Perché è importante questo incontro: perché è in atto il tentativo di normalizzare le relazioni fra i due Paesi, perché Ahmed al-Sharaa non è uno stinco di santo, e nei salotti che contano viene ancora definito "Al Jolani", il suo nome di battaglia da leader del terrore, ma la cacciata di Bashar al-Assad da Damasco lo ha obbligato a una scelta di campo. Probabilmente il nostro.

Trump sta tentando di capitalizzare al massimo le circostanze. Sa bene che al-Sharaa ha bisogno di ottenere sollievo dalle sanzioni americane se vuole avere speranze di governare un Paese che per troppo tempo è stato ingovernabile. Così The Donald sta alzando il prezzo: è il suo stile, la sua "arte del deal". Nel colloquio ha così formulato 5 richieste/esortazioni nei confronti del leader siriano:

1. Firmare gli accordi di Abramo con Israele.
2. Dire a tutti i terroristi stranieri di lasciare la Siria.
3. Espellere i terroristi palestinesi.
4. Aiutare gli Stati Uniti a prevenire la ricomparsa dell'ISIS.
5. Assumere la responsabilità dei centri di detenzione dell'ISIS nel nord-est della Siria.

Al-Sharaa si è mostrato più che collaborativo.
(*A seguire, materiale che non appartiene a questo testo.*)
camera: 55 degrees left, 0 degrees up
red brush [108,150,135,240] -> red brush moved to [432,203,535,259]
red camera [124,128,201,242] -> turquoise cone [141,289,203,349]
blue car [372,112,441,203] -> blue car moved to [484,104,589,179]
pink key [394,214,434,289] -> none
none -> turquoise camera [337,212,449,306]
Ha sottolineato che la destituzione di Assad coincide con la cacciata degli iraniani dalla Siria, ha presentato Damasco come un partner degli Stati Uniti nella lotta al terrorismo e ha ribadito di aderire all'Accordo sul disimpegno fra Israele e Siria firmato nel 1974. Si tratta di fatti significativi, non scontati.

Ripeto: è chiaro che al-Sharaa abbia bisogno dell'Occidente, ma è un fatto che l'Occidente abbia bisogno di al-Sharaa. Il rischio di una recrudescenza dell'ISIS non viene mai sottolineato abbastanza. Una normalizzazione dei rapporti è oggi nell'interesse di entrambe le parti. Si è sempre in tempo a riattivare le sanzioni qualora il copione di Damasco dovesse cambiare. Nel frattempo quello di oggi rimane un incontro storico.

Ps: il sorriso a 32 denti di Mohammed bin Salman è giustificato. Qualcuno non lo sa, ma al-Sharaa è un cittadino saudita.